I was hesitant to create a pull request because I’m not confident that this is the correct place to make the change in handling this particular transaction, but I went ahead and created one just to show exactly where I made the change. I opened an issue and will submit a pull request with the change shortly.

ilektron · January 25, 2020, 6:42pm

I submitted the PR here, for those that want to see and test out the change for themselves.

chris · January 25, 2020, 7:41pm

Thanks.

As mentioned in the PR, I agree with your assessment of the issue, but would like to solve it in a different way as your implementation will have side effects. I won’t go into the details here as we will duplicate everything.

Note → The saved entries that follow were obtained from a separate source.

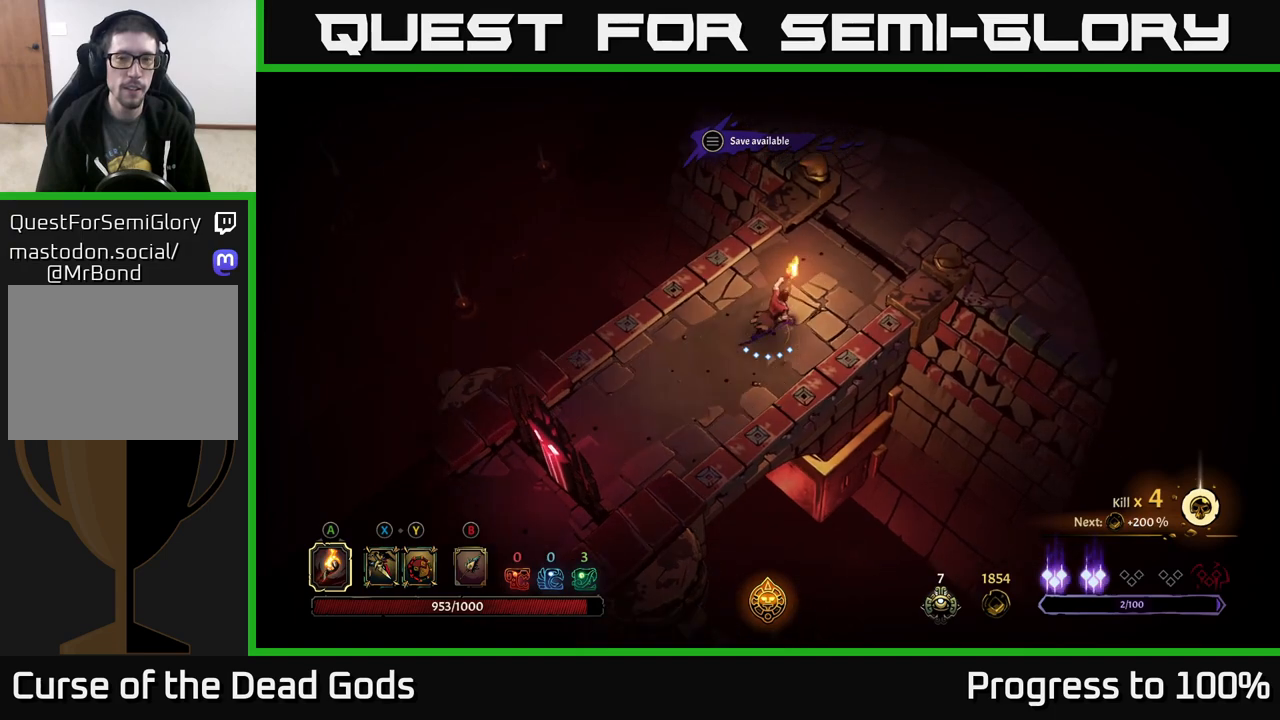
{"buttons": [], "left_stick": "up-right", "right_stick": "center", "events": []}
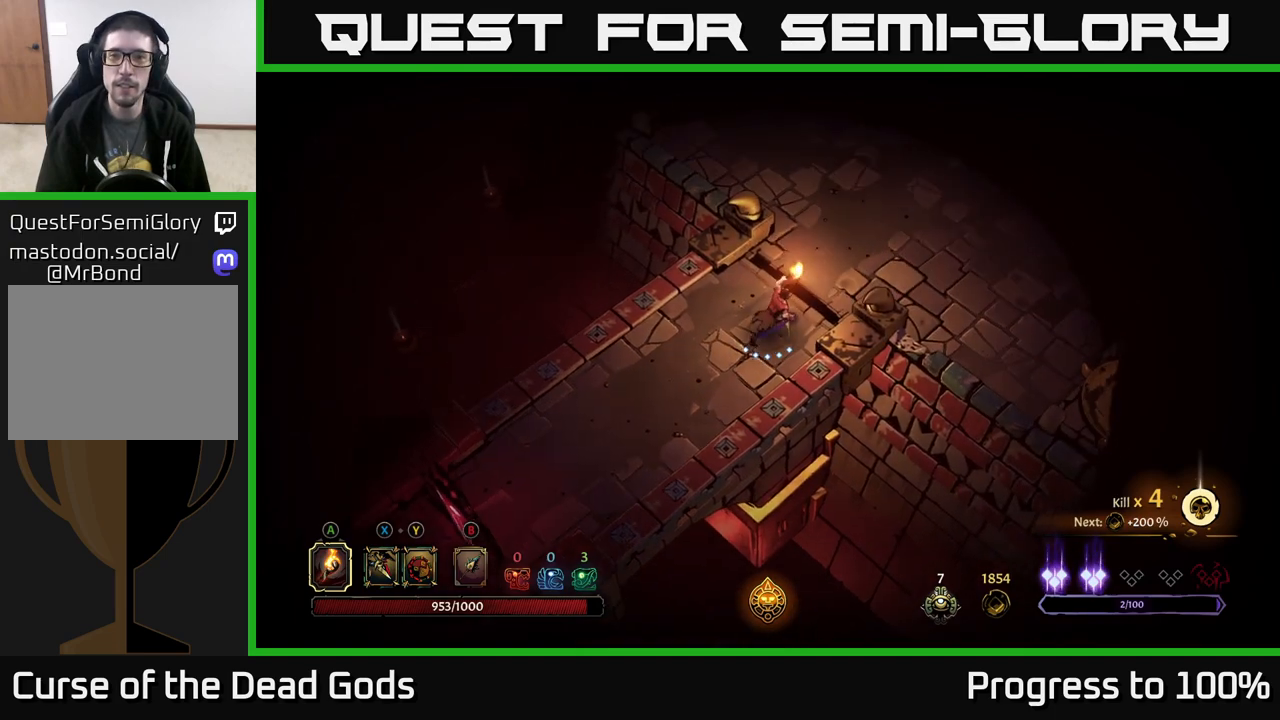
{"buttons": [], "left_stick": "up-right", "right_stick": "center", "events": []}
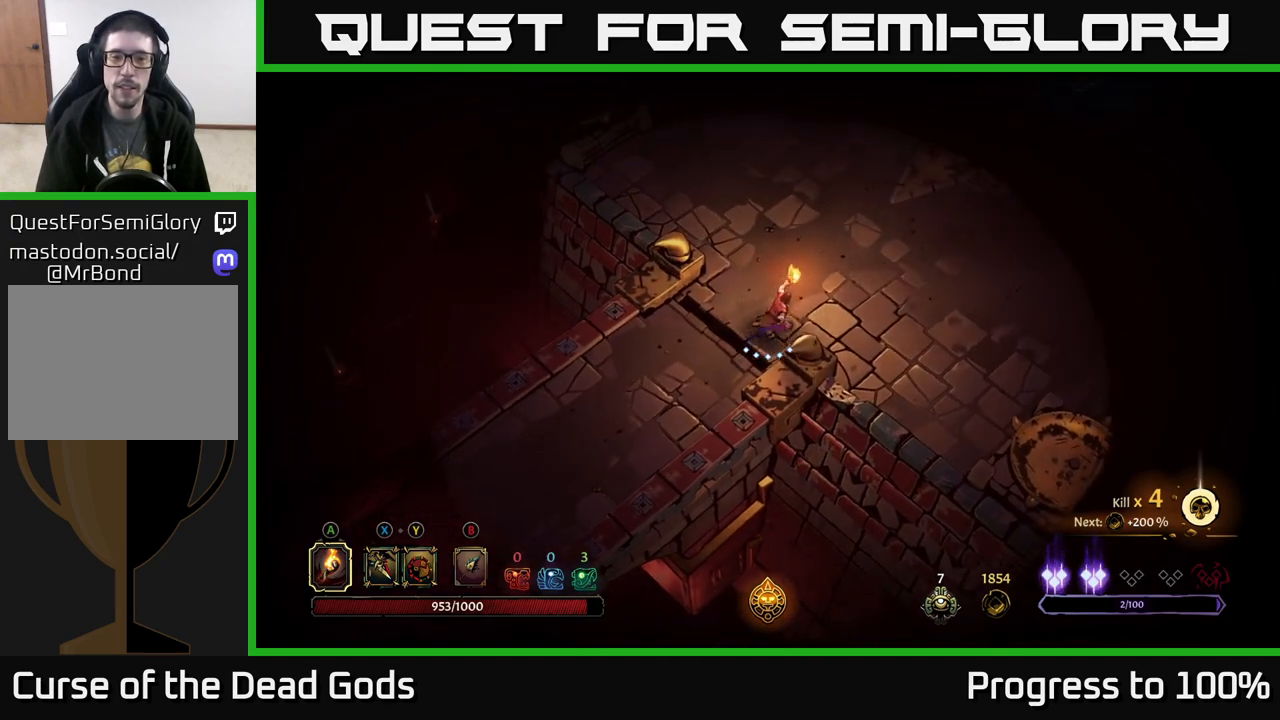
{"buttons": [], "left_stick": "up-right", "right_stick": "center", "events": []}
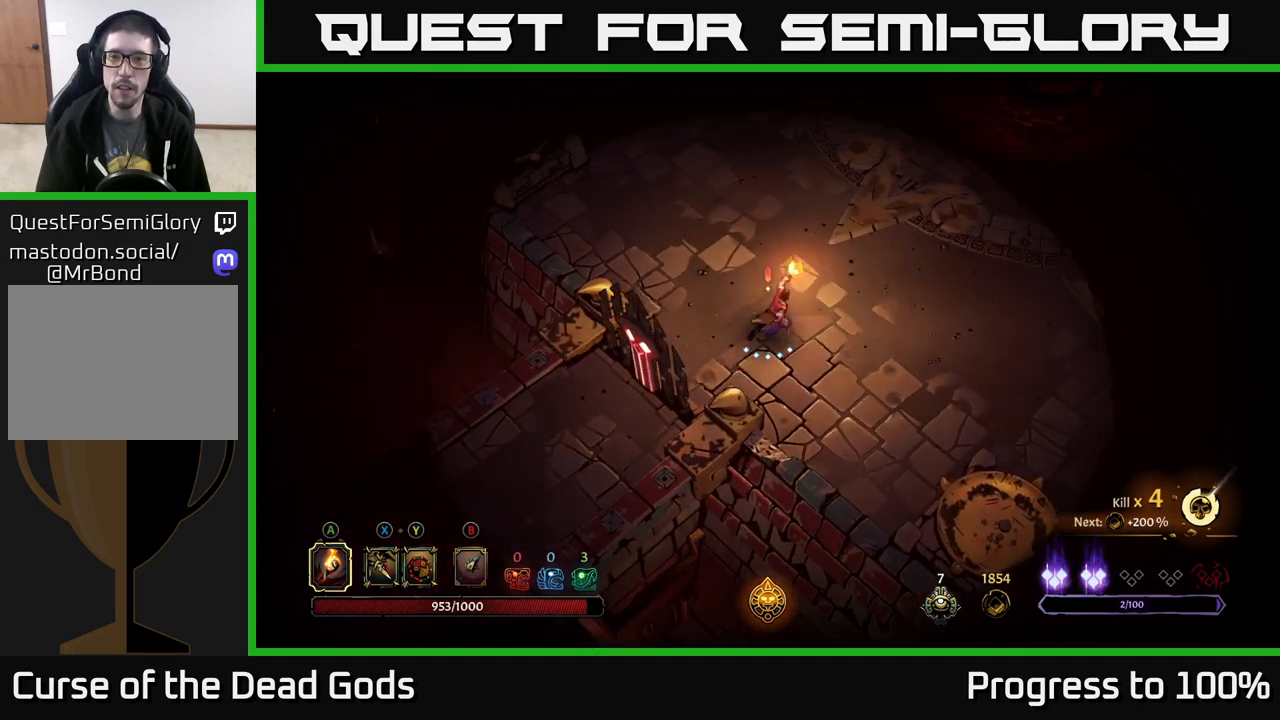
{"buttons": [], "left_stick": "up-right", "right_stick": "center", "events": [[417, "B", "down"], [467, "B", "up"]]}
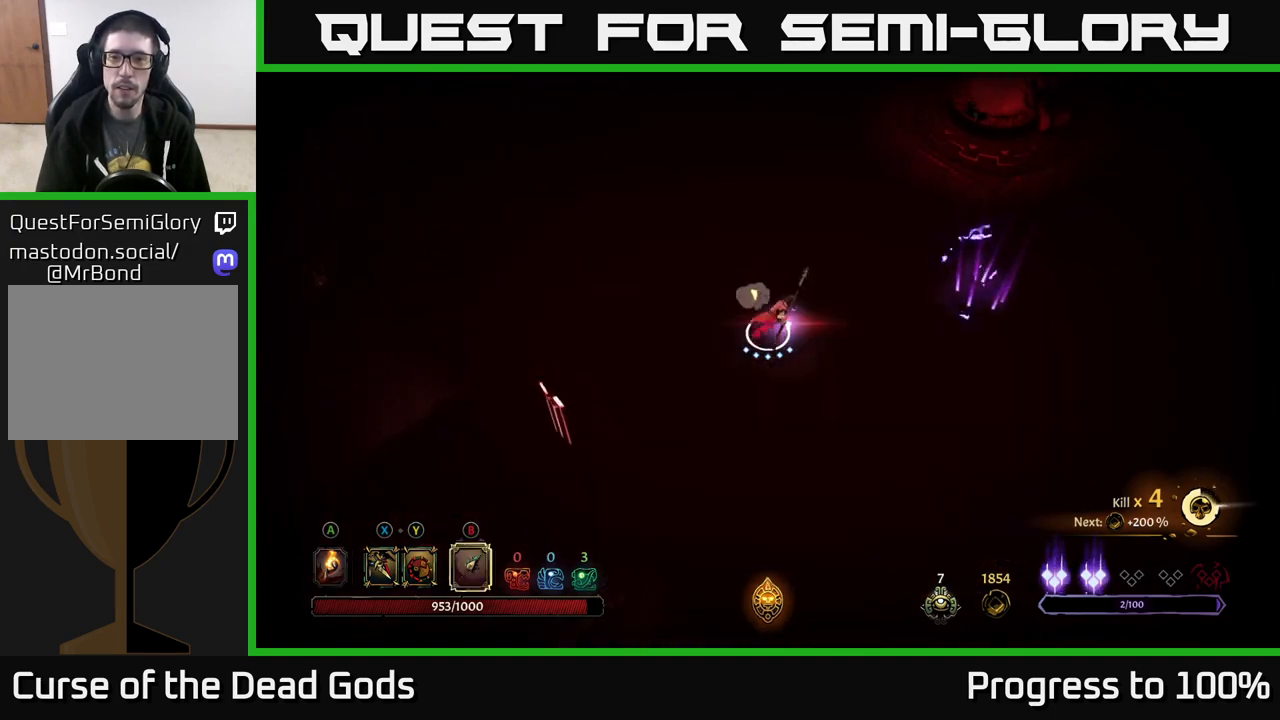
{"buttons": [], "left_stick": "up-right", "right_stick": "center", "events": [[83, "B", "down"], [150, "B", "up"]]}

Celaeno1 · January 25, 2020, 7:41pm

I don’t care if it is related to network layer or application layer. Heal does not work. Either the controller is busy with something (e.g. getting illumination report or temperature report) or the device is busy (e.g. sending illumination or temperature report) while the neighbors are also requested. There was a change in handling this properly in May or June 2019. Since then heal does not work for my three Fibaro FGMS-001. Waking them up manually during a heal solved the problem. I give it up now.

chris · January 25, 2020, 7:43pm

Maybe it doesn’t work - but we need to know why - and that does require someone to care even if you don’t!

I spend an aweful lot of time working on OH and I’m sorry I’ve not had the chance to look at this for you, but there are a lot of other things I also need to work on.

My apologies again.

Andrew_Rowe · January 25, 2020, 7:52pm

No Chris
Thank you for everything you do and tirelessly diagnois all the zwave and zigbee stuff, maintain these great bindings, help in the forum… THANK YOU!!!
Many people use OpenHAB because the zwave is the best out there (from what I’ve heard)
I personally think you are OpenHAB’s greatest asset
I think I can speak for the entire community
Thank you

Celaeno1 · January 25, 2020, 8:03pm

@Andrew_Rowe @chris

Just to make that clear. I am exactly the same opinion and grateful for all the support here. Thank you very much. I’m just trying to share my ideas here to help solving the problem. Even if my ideas are wrong. I’m sorry.

Bruce_Osborne · January 25, 2020, 8:08pm

That is what brought me here after struggling with the mess that is openzwave. It seems especially bad for North American users.

sihui · January 25, 2020, 8:10pm

ilektron · January 25, 2020, 8:12pm

I’ve worked on a couple of products in my career that implement z-wave hubs, but they all wanted to work in their own walled garden that only officially supported a handful of devices. Even they had significant issues over the years and were unable to even work with the new products that the same company was releasing. One case caused a lock to go through a set of batteries in a couple of days. Between my vivint system zwave going offline every couple of days and looking at the reviews for the smartthings hubs, I ended up here!

Celaeno1 · January 25, 2020, 8:26pm

I don’t have to know that because I’m just a simple Z-Wave user. I don’t care whether there are two different layers in which the devices communicate with each other. In the end, the heal doesn’t work. I’m just trying to explain logically what might have changed in the meantime, that it no longer works. If my assumption is unlikely, then OK.

It is only surprising that heal works for some and not for others. I only have 10 nodes. So there shouldn’t be any problems. Which actually never existed until mid-2019. If it were a fundamental problem, everyone would have it. Probably the number of unreported cases is very high because many have simply deactivated the heal.